### Work instruction
Would you give the entries below again in full, exactly as they stand?
*** Task data
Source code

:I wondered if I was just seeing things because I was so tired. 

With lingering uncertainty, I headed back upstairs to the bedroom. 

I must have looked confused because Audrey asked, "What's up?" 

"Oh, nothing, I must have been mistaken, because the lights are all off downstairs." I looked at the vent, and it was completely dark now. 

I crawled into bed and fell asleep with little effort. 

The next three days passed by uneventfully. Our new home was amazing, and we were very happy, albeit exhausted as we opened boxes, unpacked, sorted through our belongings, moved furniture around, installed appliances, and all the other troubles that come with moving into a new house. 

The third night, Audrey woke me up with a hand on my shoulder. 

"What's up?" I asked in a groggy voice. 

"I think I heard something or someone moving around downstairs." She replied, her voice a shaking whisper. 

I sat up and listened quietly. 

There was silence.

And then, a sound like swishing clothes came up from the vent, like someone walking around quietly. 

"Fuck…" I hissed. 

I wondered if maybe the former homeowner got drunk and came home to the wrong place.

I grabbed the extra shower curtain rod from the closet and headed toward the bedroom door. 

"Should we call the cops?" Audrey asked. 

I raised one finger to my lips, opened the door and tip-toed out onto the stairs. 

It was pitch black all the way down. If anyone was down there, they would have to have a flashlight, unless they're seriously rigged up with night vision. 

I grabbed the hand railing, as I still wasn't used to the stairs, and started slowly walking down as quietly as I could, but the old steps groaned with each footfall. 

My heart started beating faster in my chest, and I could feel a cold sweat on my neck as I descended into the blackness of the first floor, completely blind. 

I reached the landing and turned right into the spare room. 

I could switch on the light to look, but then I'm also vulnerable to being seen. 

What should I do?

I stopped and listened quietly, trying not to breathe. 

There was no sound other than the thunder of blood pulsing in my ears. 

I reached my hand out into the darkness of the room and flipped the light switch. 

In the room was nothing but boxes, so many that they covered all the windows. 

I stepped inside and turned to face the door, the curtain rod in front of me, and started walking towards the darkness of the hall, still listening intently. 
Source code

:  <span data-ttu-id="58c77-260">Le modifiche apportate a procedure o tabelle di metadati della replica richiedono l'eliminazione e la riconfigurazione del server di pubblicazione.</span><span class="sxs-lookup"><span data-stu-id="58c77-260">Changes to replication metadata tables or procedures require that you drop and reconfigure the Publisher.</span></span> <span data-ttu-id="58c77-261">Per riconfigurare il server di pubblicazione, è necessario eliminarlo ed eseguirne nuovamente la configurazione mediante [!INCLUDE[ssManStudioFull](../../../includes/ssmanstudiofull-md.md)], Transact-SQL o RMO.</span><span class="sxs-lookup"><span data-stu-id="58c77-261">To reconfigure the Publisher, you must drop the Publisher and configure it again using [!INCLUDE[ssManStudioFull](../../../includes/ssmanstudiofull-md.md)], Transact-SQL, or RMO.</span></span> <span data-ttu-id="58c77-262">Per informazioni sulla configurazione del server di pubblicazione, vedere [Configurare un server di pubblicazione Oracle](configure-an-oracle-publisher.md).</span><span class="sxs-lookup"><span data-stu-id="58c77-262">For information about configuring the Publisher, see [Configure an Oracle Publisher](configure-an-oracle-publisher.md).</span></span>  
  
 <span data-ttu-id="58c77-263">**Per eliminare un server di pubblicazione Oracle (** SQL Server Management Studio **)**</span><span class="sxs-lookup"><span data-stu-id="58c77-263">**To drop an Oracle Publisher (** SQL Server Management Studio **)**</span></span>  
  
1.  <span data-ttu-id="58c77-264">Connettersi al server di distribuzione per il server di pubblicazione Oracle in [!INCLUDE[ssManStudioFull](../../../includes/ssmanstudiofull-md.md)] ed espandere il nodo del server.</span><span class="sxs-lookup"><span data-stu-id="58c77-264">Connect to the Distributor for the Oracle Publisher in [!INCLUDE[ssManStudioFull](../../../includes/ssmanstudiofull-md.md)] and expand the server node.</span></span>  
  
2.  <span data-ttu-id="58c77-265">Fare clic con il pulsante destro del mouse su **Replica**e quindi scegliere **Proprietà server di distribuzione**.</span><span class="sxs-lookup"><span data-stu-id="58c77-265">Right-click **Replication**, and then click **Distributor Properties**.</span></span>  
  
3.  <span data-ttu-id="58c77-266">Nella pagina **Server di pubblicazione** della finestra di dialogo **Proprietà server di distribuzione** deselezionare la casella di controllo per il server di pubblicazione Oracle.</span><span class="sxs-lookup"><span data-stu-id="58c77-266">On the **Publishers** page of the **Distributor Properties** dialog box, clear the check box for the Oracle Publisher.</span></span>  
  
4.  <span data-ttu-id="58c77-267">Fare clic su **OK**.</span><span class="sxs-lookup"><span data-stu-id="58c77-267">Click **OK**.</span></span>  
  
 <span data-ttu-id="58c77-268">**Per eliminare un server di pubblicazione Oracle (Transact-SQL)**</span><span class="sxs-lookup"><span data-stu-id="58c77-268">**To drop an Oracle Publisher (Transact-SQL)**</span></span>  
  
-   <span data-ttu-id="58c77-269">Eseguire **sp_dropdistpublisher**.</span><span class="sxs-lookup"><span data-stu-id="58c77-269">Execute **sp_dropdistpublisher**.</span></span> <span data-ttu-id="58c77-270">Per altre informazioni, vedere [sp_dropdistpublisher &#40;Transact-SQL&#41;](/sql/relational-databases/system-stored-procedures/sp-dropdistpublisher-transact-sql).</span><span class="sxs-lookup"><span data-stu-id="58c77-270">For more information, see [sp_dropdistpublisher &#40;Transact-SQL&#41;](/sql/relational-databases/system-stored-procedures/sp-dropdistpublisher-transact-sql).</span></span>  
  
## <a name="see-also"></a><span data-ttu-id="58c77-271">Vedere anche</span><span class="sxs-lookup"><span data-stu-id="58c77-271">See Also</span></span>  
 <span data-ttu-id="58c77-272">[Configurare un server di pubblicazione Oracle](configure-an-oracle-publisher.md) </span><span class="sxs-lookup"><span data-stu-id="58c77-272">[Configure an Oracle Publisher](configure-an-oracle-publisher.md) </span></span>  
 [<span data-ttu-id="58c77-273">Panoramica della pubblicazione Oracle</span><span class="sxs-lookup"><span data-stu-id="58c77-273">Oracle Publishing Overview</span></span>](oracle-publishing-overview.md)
******
### Solution for this task
Source code

:I wondered if I was just seeing things because I was so tired. 

With lingering uncertainty, I headed back upstairs to the bedroom. 

I must have looked confused because Audrey asked, "What's up?" 

"Oh, nothing, I must have been mistaken, because the lights are all off downstairs." I looked at the vent, and it was completely dark now. 

I crawled into bed and fell asleep with little effort. 

The next three days passed by uneventfully. Our new home was amazing, and we were very happy, albeit exhausted as we opened boxes, unpacked, sorted through our belongings, moved furniture around, installed appliances, and all the other troubles that come with moving into a new house. 

The third night, Audrey woke me up with a hand on my shoulder. 

"What's up?" I asked in a groggy voice. 

"I think I heard something or someone moving around downstairs." She replied, her voice a shaking whisper. 

I sat up and listened quietly. 

There was silence.

And then, a sound like swishing clothes came up from the vent, like someone walking around quietly. 

"Fuck…" I hissed. 

I wondered if maybe the former homeowner got drunk and came home to the wrong place.

I grabbed the extra shower curtain rod from the closet and headed toward the bedroom door. 

"Should we call the cops?" Audrey asked. 

I raised one finger to my lips, opened the door and tip-toed out onto the stairs. 

It was pitch black all the way down. If anyone was down there, they would have to have a flashlight, unless they're seriously rigged up with night vision. 

I grabbed the hand railing, as I still wasn't used to the stairs, and started slowly walking down as quietly as I could, but the old steps groaned with each footfall. 

My heart started beating faster in my chest, and I could feel a cold sweat on my neck as I descended into the blackness of the first floor, completely blind. 

I reached the landing and turned right into the spare room. 

I could switch on the light to look, but then I'm also vulnerable to being seen. 

What should I do?

I stopped and listened quietly, trying not to breathe. 

There was no sound other than the thunder of blood pulsing in my ears. 

I reached my hand out into the darkness of the room and flipped the light switch. 

In the room was nothing but boxes, so many that they covered all the windows. 

I stepped inside and turned to face the door, the curtain rod in front of me, and started walking towards the darkness of the hall, still listening intently. 
Source code

:  <span data-ttu-id="58c77-260">Le modifiche apportate a procedure o tabelle di metadati della replica richiedono l'eliminazione e la riconfigurazione del server di pubblicazione.</span><span class="sxs-lookup"><span data-stu-id="58c77-260">Changes to replication metadata tables or procedures require that you drop and reconfigure the Publisher.</span></span> <span data-ttu-id="58c77-261">Per riconfigurare il server di pubblicazione, è necessario eliminarlo ed eseguirne nuovamente la configurazione mediante [!INCLUDE[ssManStudioFull](../../../includes/ssmanstudiofull-md.md)], Transact-SQL o RMO.</span><span class="sxs-lookup"><span data-stu-id="58c77-261">To reconfigure the Publisher, you must drop the Publisher and configure it again using [!INCLUDE[ssManStudioFull](../../../includes/ssmanstudiofull-md.md)], Transact-SQL, or RMO.</span></span> <span data-ttu-id="58c77-262">Per informazioni sulla configurazione del server di pubblicazione, vedere [Configurare un server di pubblicazione Oracle](configure-an-oracle-publisher.md).</span><span class="sxs-lookup"><span data-stu-id="58c77-262">For information about configuring the Publisher, see [Configure an Oracle Publisher](configure-an-oracle-publisher.md).</span></span>  
  
 <span data-ttu-id="58c77-263">**Per eliminare un server di pubblicazione Oracle (** SQL Server Management Studio **)**</span><span class="sxs-lookup"><span data-stu-id="58c77-263">**To drop an Oracle Publisher (** SQL Server Management Studio **)**</span></span>  
  
1.  <span data-ttu-id="58c77-264">Connettersi al server di distribuzione per il server di pubblicazione Oracle in [!INCLUDE[ssManStudioFull](../../../includes/ssmanstudiofull-md.md)] ed espandere il nodo del server.</span><span class="sxs-lookup"><span data-stu-id="58c77-264">Connect to the Distributor for the Oracle Publisher in [!INCLUDE[ssManStudioFull](../../../includes/ssmanstudiofull-md.md)] and expand the server node.</span></span>  
  
2.  <span data-ttu-id="58c77-265">Fare clic con il pulsante destro del mouse su **Replica**e quindi scegliere **Proprietà server di distribuzione**.</span><span class="sxs-lookup"><span data-stu-id="58c77-265">Right-click **Replication**, and then click **Distributor Properties**.</span></span>  
  
3.  <span data-ttu-id="58c77-266">Nella pagina **Server di pubblicazione** della finestra di dialogo **Proprietà server di distribuzione** deselezionare la casella di controllo per il server di pubblicazione Oracle.</span><span class="sxs-lookup"><span data-stu-id="58c77-266">On the **Publishers** page of the **Distributor Properties** dialog box, clear the check box for the Oracle Publisher.</span></span>  
  
4.  <span data-ttu-id="58c77-267">Fare clic su **OK**.</span><span class="sxs-lookup"><span data-stu-id="58c77-267">Click **OK**.</span></span>  
  
 <span data-ttu-id="58c77-268">**Per eliminare un server di pubblicazione Oracle (Transact-SQL)**</span><span class="sxs-lookup"><span data-stu-id="58c77-268">**To drop an Oracle Publisher (Transact-SQL)**</span></span>  
  
-   <span data-ttu-id="58c77-269">Eseguire **sp_dropdistpublisher**.</span><span class="sxs-lookup"><span data-stu-id="58c77-269">Execute **sp_dropdistpublisher**.</span></span> <span data-ttu-id="58c77-270">Per altre informazioni, vedere [sp_dropdistpublisher &#40;Transact-SQL&#41;](/sql/relational-databases/system-stored-procedures/sp-dropdistpublisher-transact-sql).</span><span class="sxs-lookup"><span data-stu-id="58c77-270">For more information, see [sp_dropdistpublisher &#40;Transact-SQL&#41;](/sql/relational-databases/system-stored-procedures/sp-dropdistpublisher-transact-sql).</span></span>  
  
## <a name="see-also"></a><span data-ttu-id="58c77-271">Vedere anche</span><span class="sxs-lookup"><span data-stu-id="58c77-271">See Also</span></span>  
 <span data-ttu-id="58c77-272">[Configurare un server di pubblicazione Oracle](configure-an-oracle-publisher.md) </span><span class="sxs-lookup"><span data-stu-id="58c77-272">[Configure an Oracle Publisher](configure-an-oracle-publisher.md) </span></span>  
 [<span data-ttu-id="58c77-273">Panoramica della pubblicazione Oracle</span><span class="sxs-lookup"><span data-stu-id="58c77-273">Oracle Publishing Overview</span></span>](oracle-publishing-overview.md)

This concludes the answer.